[lit-ideas] Re: Further to Economics Not

  • From: Donal McEvoy <donalmcevoyuk@xxxxxxxxxxx>
  • To: "lit-ideas@xxxxxxxxxxxxx" <lit-ideas@xxxxxxxxxxxxx>
  • Date: Thu, 29 Sep 2011 18:06:42 +0100 (BST)





________________________________
From: John Wager <jwager@xxxxxxxxxx>
To: lit-ideas@xxxxxxxxxxxxx
Sent: Thursday, 29 September 2011, 17:22
Subject: [lit-ideas] Re: Further  to Economics Not


Andy wrote: 
An example popped into my head about how mythical the economic system is, the 
very fact that corporations are treated as people under the law.  A corporation 
is a person, isn't that unbelievable?  They have all the protections, none of 
the liabilities.  
They don't have all of the protections of a real person. 
__________

To which might be added (perhaps obviously): neither is it the case that they 
have none of the liabilities of an individual person [e.g. such as to discharge 
debts, perform their contractual obligations, not act negligently].

The overall rights and wrongs of 'corporate law' is somewhat more than an email 
topic, but whatever the failings of the current law would not necessarily argue 
for restricting legal 'personhood' to human individuals - in fact, the 
consequences of such a restriction would likely be dire and unacceptable. To 
argue for such a restriction because it would bring the law into line with 
"gravity", or otherwise rid the law of some sense of artificiality, seems naive 
and misplaced.
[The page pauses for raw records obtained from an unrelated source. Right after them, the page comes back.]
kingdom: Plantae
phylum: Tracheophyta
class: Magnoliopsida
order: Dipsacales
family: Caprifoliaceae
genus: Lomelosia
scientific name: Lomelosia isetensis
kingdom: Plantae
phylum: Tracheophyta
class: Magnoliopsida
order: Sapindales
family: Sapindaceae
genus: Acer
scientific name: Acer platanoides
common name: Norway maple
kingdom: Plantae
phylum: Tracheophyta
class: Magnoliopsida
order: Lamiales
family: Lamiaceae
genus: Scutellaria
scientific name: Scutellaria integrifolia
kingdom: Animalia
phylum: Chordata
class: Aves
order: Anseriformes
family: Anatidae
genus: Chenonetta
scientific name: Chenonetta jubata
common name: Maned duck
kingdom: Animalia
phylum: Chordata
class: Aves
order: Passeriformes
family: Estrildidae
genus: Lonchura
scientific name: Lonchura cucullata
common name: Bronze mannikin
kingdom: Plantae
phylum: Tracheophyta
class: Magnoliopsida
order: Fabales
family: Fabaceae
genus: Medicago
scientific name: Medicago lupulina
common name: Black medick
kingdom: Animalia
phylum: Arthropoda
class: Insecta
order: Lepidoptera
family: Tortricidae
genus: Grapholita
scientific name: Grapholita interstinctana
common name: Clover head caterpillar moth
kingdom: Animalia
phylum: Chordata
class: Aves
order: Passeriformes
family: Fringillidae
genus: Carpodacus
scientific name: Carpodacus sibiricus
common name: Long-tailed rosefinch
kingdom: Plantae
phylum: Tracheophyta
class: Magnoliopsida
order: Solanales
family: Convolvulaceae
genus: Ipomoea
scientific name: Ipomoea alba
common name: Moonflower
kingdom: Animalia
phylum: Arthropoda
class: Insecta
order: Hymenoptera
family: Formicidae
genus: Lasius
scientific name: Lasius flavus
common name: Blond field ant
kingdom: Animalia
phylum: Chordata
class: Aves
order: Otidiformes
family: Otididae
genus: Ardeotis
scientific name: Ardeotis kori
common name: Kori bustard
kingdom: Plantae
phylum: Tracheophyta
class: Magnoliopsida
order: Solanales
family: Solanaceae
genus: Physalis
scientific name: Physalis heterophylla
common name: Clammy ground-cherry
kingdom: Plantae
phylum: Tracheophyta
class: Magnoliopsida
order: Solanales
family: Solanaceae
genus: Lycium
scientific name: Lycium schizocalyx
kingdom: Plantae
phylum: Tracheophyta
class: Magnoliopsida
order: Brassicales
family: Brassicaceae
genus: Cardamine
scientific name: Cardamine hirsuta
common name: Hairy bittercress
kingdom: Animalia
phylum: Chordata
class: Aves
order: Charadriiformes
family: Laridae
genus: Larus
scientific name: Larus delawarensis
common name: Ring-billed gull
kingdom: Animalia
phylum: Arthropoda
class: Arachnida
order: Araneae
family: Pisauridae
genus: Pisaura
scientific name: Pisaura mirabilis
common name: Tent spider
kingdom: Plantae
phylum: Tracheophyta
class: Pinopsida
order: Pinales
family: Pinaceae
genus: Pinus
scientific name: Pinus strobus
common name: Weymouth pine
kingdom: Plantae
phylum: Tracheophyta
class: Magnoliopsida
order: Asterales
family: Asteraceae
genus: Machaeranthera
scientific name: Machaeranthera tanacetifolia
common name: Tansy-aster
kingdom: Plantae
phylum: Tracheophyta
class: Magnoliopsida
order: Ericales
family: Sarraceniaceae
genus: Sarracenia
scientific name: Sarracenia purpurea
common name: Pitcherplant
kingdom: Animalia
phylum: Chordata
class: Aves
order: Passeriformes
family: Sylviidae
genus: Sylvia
Not even the legal concept of the 'personhood' of indivdual 
persons can be derived from natural facts or freed from some artificiality.

The legal notions of 'possession' and of 'ownership' also go well beyond the 
kind of
 intuitive or primary notions we might have of these: property may be 
'ownerless' in the several senses [for example, where the beneficial 
entitlement to it is held in abeyance until decided upon some condition or 
event which can only be ascertained in the future], yet that may not mean it is 
'ownerless' in every sense [for example, the sense of being abandoned and there 
for the taking]. 

Generalised attacks based on pointing to some imperfection here or there rarely 
amounts to a properly considerered criticism which should be addressed to the 
specifics of an area of law when understood against its place within some 
overall system.

An attack on the anomalies and injustices of 'corporate law' might be best 
freed from thinking the solution is simply restricting the concept of legal 
personhood so as to exclude 'corporations'. On the same basis we might get rid 
of all our legal problems by getting rid of all our law: but other problems 
would be
 created in their place and this is a Pyrrhic approach to reform or 
problem-solving.

Nor does it help advance discussion to make plainly false allegations like 
"They have all of...and none of...", that are wrong on both counts.